29.04.2022 Ken B. Hanscombe
bio_rename bug fix
document handling of duplicate fields indicated with "_bio_rename and bio_phen
16.02.2022 Ken B. Hanscombe
New/updated functionality
bio_return reads UKB returns. With argument return = 3388 reads PGxPOP returned allele and metabolizing phenotype calls and assigns application specific pseudo IDs.
bio_code_primary_care reads UKB primary care prescription and diagnosis codings maps and lookups (From UKB download primarycare_codings.zip)
New datasets
drug_pharmgkb, drug_gwas, drug_dmd_antidep
03.02.2020 Ken B. Hanscombe
Added bio_gen_related_remove which uses GreedyRelated to returns a minimum sample list to remove in order to remove all relationships at a given relatedness threshold, retaining the maximum amount of samples.
Added bio_gen_write_plink_input which take either a vector of sample IDs, or a dataframe with sample IDs in the first column, and writes these to the first two columns of a white-space separated file, with no header.
22.01.2020 Ken B. Hanscombe
Added convenience read functions: bio_gen_fam returns project-specific fam (with header), bio_gen_sqc returns generic sample QC with header and addtional column containing project-specific pseudo-IDs (eid), bio_gen_related returns project-specific relatedness
Added bio_gen_ancestry which returns a dataframe with project-specific pseudo-ID (eid), and 1000 genomes super population (pop).

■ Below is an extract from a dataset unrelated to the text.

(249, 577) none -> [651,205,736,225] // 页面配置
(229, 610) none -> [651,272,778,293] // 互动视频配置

For QC and super population assignment details see Ollie’s Ancestry Specific Quality Control documentation.
20.01.2020 Ken B. Hanscombe
Added exact argument to bio_phen, default value is exact = FALSE which gives previous behaviour, i.e., matches all fields beginning 31. Setting exact = TRUE will return only exact matches for fields supplied, e.g., 31 in the field subset file will return all -index.array entries for field 31, and not 3159, 3160 etc.

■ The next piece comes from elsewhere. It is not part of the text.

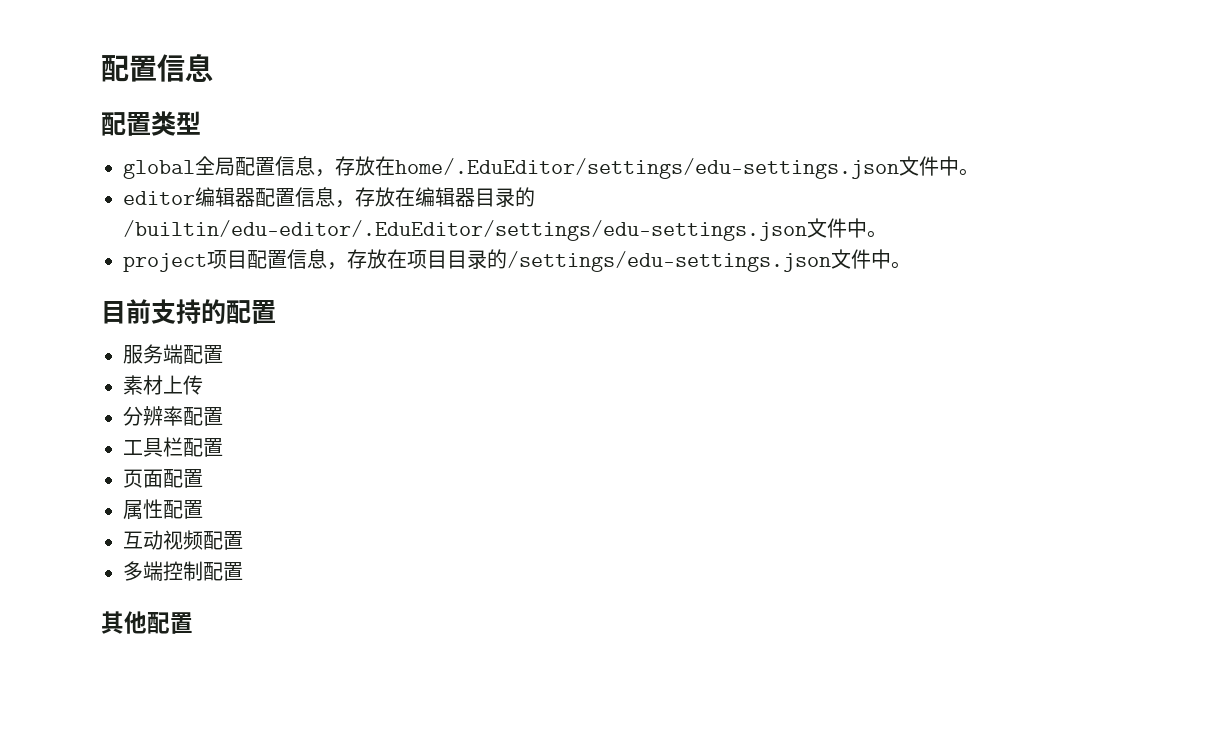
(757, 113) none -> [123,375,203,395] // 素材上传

bio_record returns either a character vector of available record-level data, a disk.frame, or, if a subset of samples for whom record-level data are required is supplied, a dataframe of all data. As the disk.frame data are “on-disk”, to query the data a relatively low-memory (1G) slurm session is sufficient.
bio_record_map applies a summary function (e.g. names, str, glimpse) to a vector of record level data (default is to apply the function to all available record-level data)
12.10.2020 Ken B. Hanscombe
bio_phen accepts fields specified as either field-index.array (as used in the ukbconv conversion to csv) or f.field.index.array (as used in the ukbconv conversion to r/tab)12.10.2020 Ken B. Hanscombe
New/updated functionality
bio_covid now also reads “Primary Care Data for COVID-19 Research”: TPP and EMIS prescriptions and GP (clinical) data
bio_gen_ls lists project genetic directory contents
bio_code updated path to resources/, which includes Codings_Showcase.csv
24.09.2020 Ken B. Hanscombe
New/updated functionality
bio_covid now returns additional codings (corresponding to new columns in the results data), and the new blood group dataset.
bio_hesin reads HES in-patient record-level data if available for the project.
bio_death reads death record data if available for the project.
Genetic data
ukbgene used to retrieve UKB “link” files (.fam, .sample) and relatedness data.